Abstract Monte Carlo simulations (MCS) play a key role in medical applications, both for imaging and radiotherapy by accurately modelling the different physical processes and interactions between particles and matter. However, MCS are also associated with long execution times, which is one of the major issues preventing their use in routine clinical practice for both image reconstruction and dosimetry applications. Within with context we are developing methods to speed-up and parallelize MCS, especially using GPU. Results from the MCS need different levels of precision according the target applications. In addition, precision is also depending of the algorithms used inside the MCS core engine to ensure physics calculation and particle propagation. This presentation will talk about the different needs of computing precision in medical physics applications. We will discuss the advantage and the inconvenient to have multiple or a single level of precision within the same simulation software.

Bio J. Bert received a Ph.D. in control engineering in 2007, and a Habilitation to conduct researches (HDR) in health technologies in 2018. He holds a permanent research scientist position at the Brest Regional University Hospital and he is member of the LaTIM – INSERM UMR1101. His main research interest is in image-guided therapy especially in medical physics. This include medical applications in external beam and intra-operative radiotherapy and also in X-ray guided interventional radiology. Within this context, he is leading a research group of 20 peoples. A group that is implicated in several national and European research projects, working on multidisciplinary domains: treatment planning system, Monte-Carlo simulation, image processing, robotics, computer-vision and virtual reality

Précision pour la QCD (librairie Quda de Nvidia)  (15″)
Mathias Wagner (Nvidia)

Precision auto-tuning and control of accuracy in high performance simulations (20″)
Fabienne Jézéquel (Panthéon-Assas University)

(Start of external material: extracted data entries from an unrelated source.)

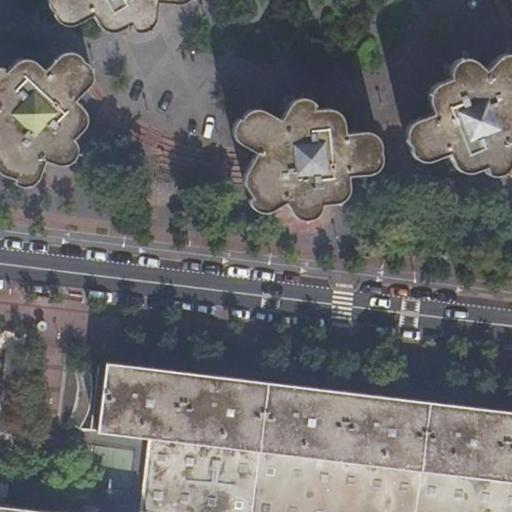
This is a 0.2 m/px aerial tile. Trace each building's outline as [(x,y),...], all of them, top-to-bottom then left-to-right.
[(47,0),(48,6),(50,9),(53,11),(53,16),(54,19),(56,22),(57,23),(62,25),(66,25),(70,25),(90,16),(93,16),(95,18),(96,19),(96,23),(99,27),(102,29),(107,31),(113,32),(116,31),(131,24),(131,30),(139,30),(145,29),(147,28),(150,26),(154,20),(156,14),(157,4),(158,3),(159,2),(169,2),(174,4),(177,4),(180,3),(185,1),(186,0),(47,0)] [(0,173),(1,174),(10,176),(12,178),(11,181),(14,184),(18,186),(22,187),(26,187),(30,185),(34,182),(36,179),(43,163),(44,161),(46,160),(55,165),(59,166),(65,165),(69,163),(71,161),(73,156),(74,151),(73,143),(71,138),(81,130),(83,127),(85,120),(85,113),(84,110),(82,106),(80,103),(76,100),(75,96),(76,95),(85,86),(87,84),(89,80),(90,73),(89,68),(87,63),(83,59),(80,58),(75,53),(71,51),(64,50),(58,52),(52,56),(41,67),(39,66),(33,60),(30,58),(26,57),(22,57),(18,58),(15,59),(12,62),(7,67),(2,71),(0,70),(1,67),(0,66),(0,173)] [(403,130),(403,138),(403,140),(406,145),(408,146),(409,153),(410,156),(412,158),(416,161),(420,162),(423,161),(434,157),(447,152),(448,152),(448,158),(450,162),(453,166),(457,169),(461,171),(466,171),(471,171),(480,165),(482,165),(483,167),(485,172),(487,173),(494,173),(500,171),(506,167),(509,161),(511,151),(511,53),(506,52),(503,52),(497,53),(481,67),(479,65),(475,61),(470,58),(465,57),(458,57),(452,60),(450,63),(448,66),(448,72),(447,75),(447,77),(446,79),(444,80),(438,81),(435,82),(430,85),(427,91),(426,94),(426,101),(428,109),(429,113),(420,117),(412,120),(407,124),(403,130)] [(283,203),(285,205),(287,208),(290,215),(293,218),(298,220),(303,221),(310,218),(314,215),(317,211),(318,205),(330,204),(335,203),(339,200),(342,197),(345,193),(347,187),(347,179),(349,177),(351,176),(367,175),(370,174),(375,170),(378,164),(379,161),(378,151),(378,143),(378,140),(374,135),(372,133),(366,131),(345,132),(344,131),(343,129),(343,127),(343,122),(341,118),(338,114),(335,111),(330,109),(326,108),(321,108),(316,109),(314,109),(313,108),(312,107),(315,102),(312,100),(308,99),(304,98),(300,98),(293,100),(286,105),(281,115),(279,117),(262,108),(259,107),(255,107),(252,107),(246,109),(241,114),(240,117),(237,116),(234,119),(232,122),(231,128),(232,134),(233,137),(236,142),(250,149),(252,149),(254,151),(253,155),(243,171),(241,177),(241,180),(243,186),(248,193),(249,194),(248,197),(246,198),(244,198),(246,202),(248,205),(251,208),(255,210),(259,212),(263,212),(271,210),(281,203),(283,203)] [(96,431),(147,437),(511,480),(511,412),(443,404),(365,394),(295,385),(258,380),(229,377),(198,373),(146,366),(104,361),(96,431)] [(138,511),(141,511),(511,511),(511,480),(147,437),(138,511)]
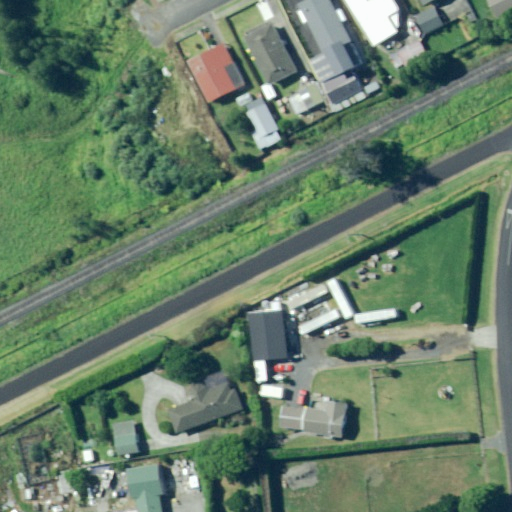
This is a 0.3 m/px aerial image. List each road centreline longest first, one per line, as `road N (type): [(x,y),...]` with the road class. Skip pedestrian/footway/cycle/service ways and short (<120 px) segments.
road 1 (residential): [(0,398),(511,138)]
road 2 (track): [(0,135),(86,112),(142,32)]
road 3 (residential): [(511,403),(504,341),(511,237)]
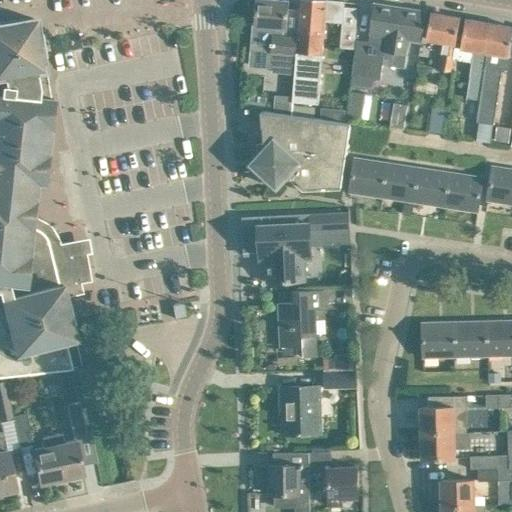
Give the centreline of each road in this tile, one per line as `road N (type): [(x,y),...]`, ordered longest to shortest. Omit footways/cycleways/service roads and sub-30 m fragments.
road 1 (unclassified): [(190,493),(178,433),(182,400),(220,314),(221,289),(202,0)]
road 2 (residential): [(511,269),(407,252),(377,411),(404,511)]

Abstract In the context of high performance computing, new architectures, becoming more and more parallel, offer higher floating-point computing power. Thus, the size of the problems considered (and with it, the number of operations) increases, becoming a possible cause for increased uncertainty. As such, estimating the reliability of a result at a reasonable cost is of major importance for numerical software.

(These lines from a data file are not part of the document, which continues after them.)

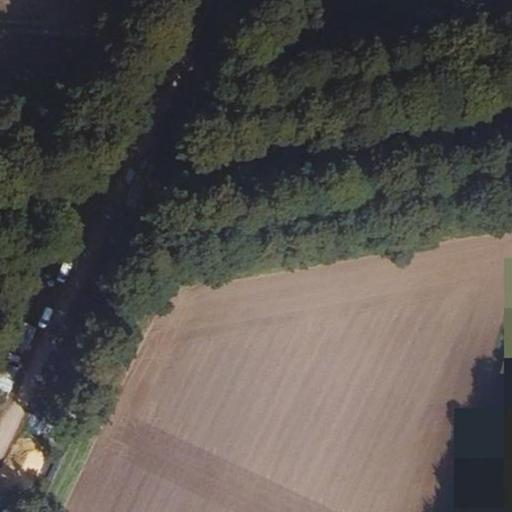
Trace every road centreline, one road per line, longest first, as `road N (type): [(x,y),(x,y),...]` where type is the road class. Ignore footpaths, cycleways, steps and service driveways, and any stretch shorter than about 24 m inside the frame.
road 1 (track): [(0,218),(511,146)]
road 2 (track): [(208,0),(0,434)]
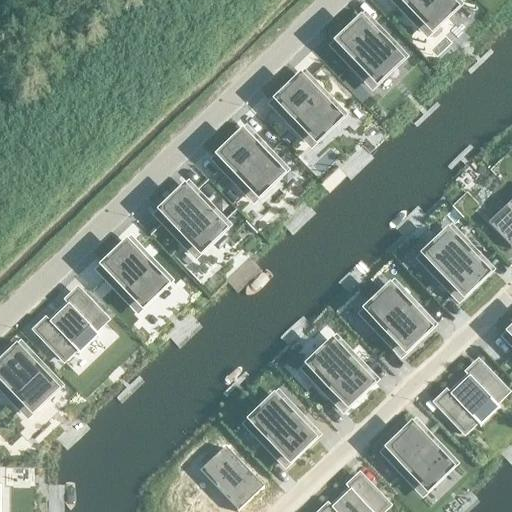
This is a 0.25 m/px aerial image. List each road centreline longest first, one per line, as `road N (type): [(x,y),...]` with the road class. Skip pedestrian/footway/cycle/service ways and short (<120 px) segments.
road 1 (residential): [(339,0),(0,323)]
road 2 (residential): [(271,511),(511,286)]
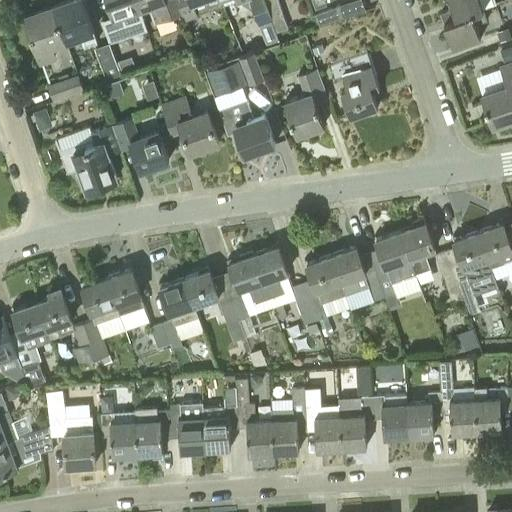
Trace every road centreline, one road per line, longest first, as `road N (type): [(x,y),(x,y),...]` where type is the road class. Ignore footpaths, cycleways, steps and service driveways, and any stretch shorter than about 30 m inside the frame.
road 1 (residential): [(18,511),(119,496),(511,473)]
road 2 (residential): [(48,235),(455,172)]
road 3 (residential): [(455,172),(395,0)]
road 4 (residential): [(48,235),(0,102)]
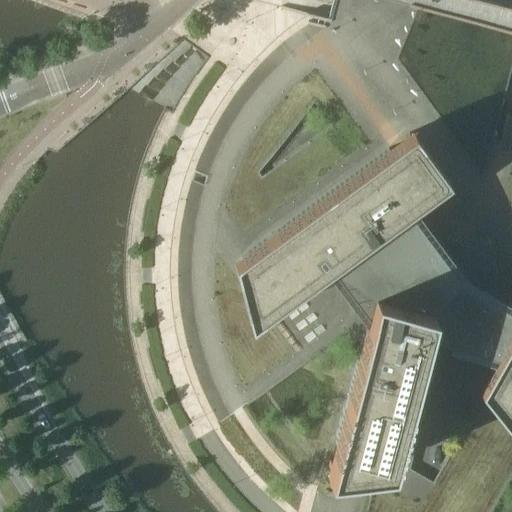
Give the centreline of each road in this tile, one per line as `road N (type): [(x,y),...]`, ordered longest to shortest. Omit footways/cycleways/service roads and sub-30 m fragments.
road 1 (unclassified): [(256,0),(257,44),(199,123),(172,189),(161,295),(173,361),(199,425),(270,511)]
road 2 (secondary): [(102,511),(56,448),(0,341)]
road 3 (unclassified): [(0,101),(103,63),(152,28)]
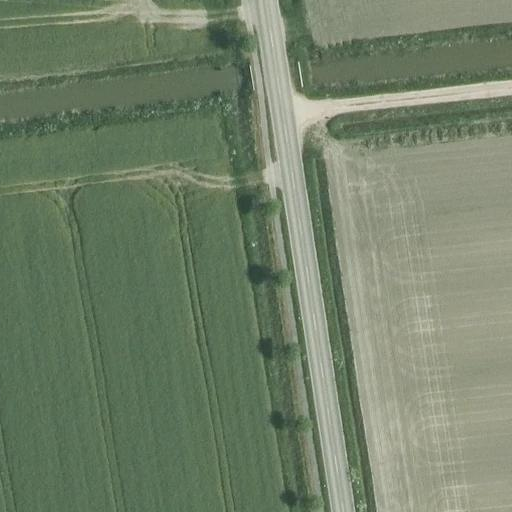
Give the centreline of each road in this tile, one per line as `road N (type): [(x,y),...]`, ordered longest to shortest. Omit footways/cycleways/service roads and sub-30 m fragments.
road 1 (secondary): [(269,0),(351,511)]
road 2 (track): [(287,117),(511,90)]
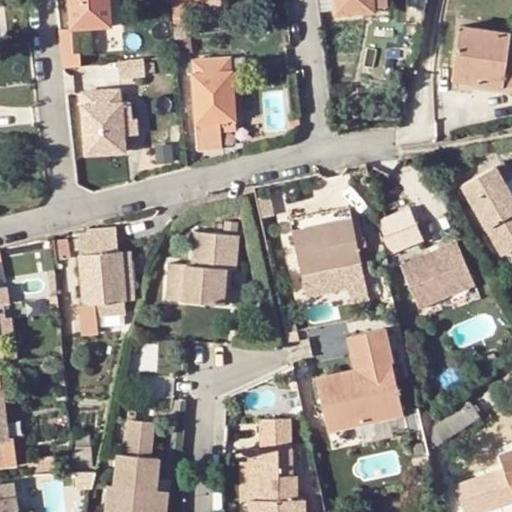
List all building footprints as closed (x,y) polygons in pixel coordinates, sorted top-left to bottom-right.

In this talk we present an overview of different approaches for accuracy analysis (guaranteed or probabilistic ones) and the related software. We also describe methods to improve the results accuracy. We present the principles of Discrete Stochastic Arithmetic (DSA) that enables one to estimate rounding errors in simulation codes. DSA can be used to control the accuracy of programs in half, single, double and/or quadruple precision via the CADNA library, and also in arbitrary precision via the SAM library. Thanks to DSA, the accuracy estimation and the detection of numerical instabilities can be performed in parallel codes on CPU and on GPU. Most numerical simulations are performed in double precision, and this can be costly in terms of computing time, memory transfer and energy consumption. We present tools for floating-point auto-tuning that aim at reducing the numerical formats used in simulation programs

Bio Fabienne Jézéquel is Associate Professor in Computer Science in Panthéon-Assas University in Paris, France. She leads the PEQUAN (PErformance and QUality of Algorithms for Numerical applications) team in the Computer Science Laboratory LIP6 of Sorbonne University in Paris. She received from Pierre-and-Marie Curie University in Paris a PhD in 1996 and an HDR (Habilitation à Diriger des Recherches) in 2005. Her work is centered around designing efficient and reliable numerical algorithms on various parallel architectures. She is particularly interested in optimizing convergence criteria of iterative algorithms by taking into account rounding errors.